Warum wir (noch) nicht an Twitter Blue glauben
Was ist
Nach vielen Gerüchten und Leaks hat Twitter sein erstes kostenpflichtiges Produkt lanciert. Twitter Blue startet zunächst nur in Australien und Kanada, kostet drei Dollar pro Monat und bringt eine Reihe mehr oder weniger nützlicher Zusatzfunktionen mit (Twitter-Blog). Wir erklären, warum uns das Angebot noch nicht überzeugt – und wie Twitter das ändern könnte.
Warum das wichtig ist
Twitter Blue ist ein spannendes Experiment. Als erste größere Social-Media-Plattform versucht Twitter, Nutzerïnnen zu überzeugen, regelmäßig zu bezahlen. WhatsApp hat einst einen symbolischen Dollar pro Jahr verlangt, Google bietet YouTube Premium an – aber die WhatsApp-Jahresgebühr wurde nie ernsthaft eingezogen, und ein Abo für Inhalte und Werbefreiheit, wie es auch Spotify und Netflix anbieten, lässt sich nicht mit Twitter vergleichen.
Auch Facebook dachte schon 2012 über ein kostenpflichtiges Abo-Modell nach (The Information) und ließ immer wieder Umfragen durchführen (Bloomberg), ob Menschen bereit wären, für Werbefreiheit Geld zu zahlen. Twitter Blue dürfte ein Testlauf sein, den das halbe Silicon Valley ganz genau beobachtet.
Was Twitter Blue beinhaltet
Zum aktuellen Zeitpunkt lockt Twitter mit vier Vorteilen, die wir hier vorstellen und kurz einordnen.
1. Undo Tweet
- Der Elefant im Raum: Nein, es ist kein Edit-Button. Twitter hält daran fest, dass sich Tweets nicht nachträglich bearbeiten lassen sollen.
- Vielmehr baut Twitter eine kurze Bedenkzeit ein. Wer einen Tweet abschickt, startet einen 30-sekündigen Countdown, bevor der Post veröffentlicht wird. In dieser Zeit kann man noch eingreifen.

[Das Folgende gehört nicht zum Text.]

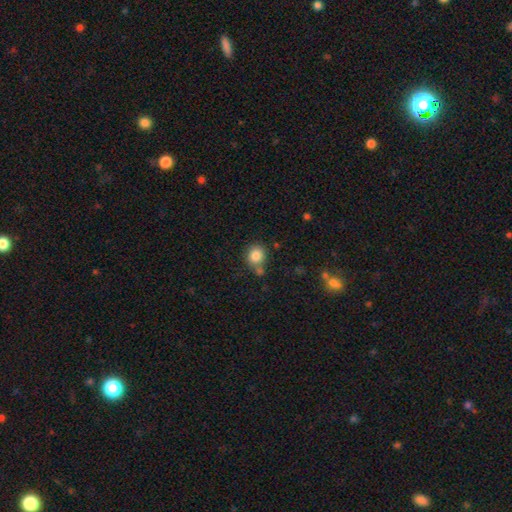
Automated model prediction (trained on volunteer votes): Smooth or featured: smooth — 84% (star or artifact — 10%)
How rounded: round — 81% (in between — 19%)
Merging: none — 64% (merger — 17%)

- Eine ähnliche Verzögerung bieten viele Mailprogramme. Das hat aber nichts damit zu tun, Nachrichten oder Tweets zurückzuholen – sie werden einfach nur später abgeschickt.
- Mag sein, dass die Bedenkzeit hilft, den einen oder anderen Typo zu finden. Oft fallen einem die Fehler aber eben nicht beim Lesen kurz nach dem Schreiben auf, sondern ein paar Minuten oder Stunden später.
- Undo Tweet ist definitiv keine Funktion, für die wir Geld zahlen würden. Letztendlich ist es nicht mal eine echte Funktion, sondern nur eine künstliche Verzögerung. Mit ein bisschen Selbstdisziplin könnte man sich auch selbst dazu bringen, eine halbe Minute aufmerksam zu lesen, bevor man den Tweet abschickt.
2. Reader Mode
- Threads sind super. Kluge Menschen schreiben kluge Dinge, die nicht in 280 Zeichen passen.
- Threads sind lästig. Wer will schon lange Texte in 27 Portiönchen lesen? (Und warum schreiben diese klugen Menschen nicht einfach Blogeinträge? Oder Newsletter? Es gibt dafür doch so viel schönere Plattformen als Twitter.)
- Dieses Problem hat auch Twitter erkannt. Der Lesemodus verwandelt Threads in etwas weniger zerstückelte Texteinheiten.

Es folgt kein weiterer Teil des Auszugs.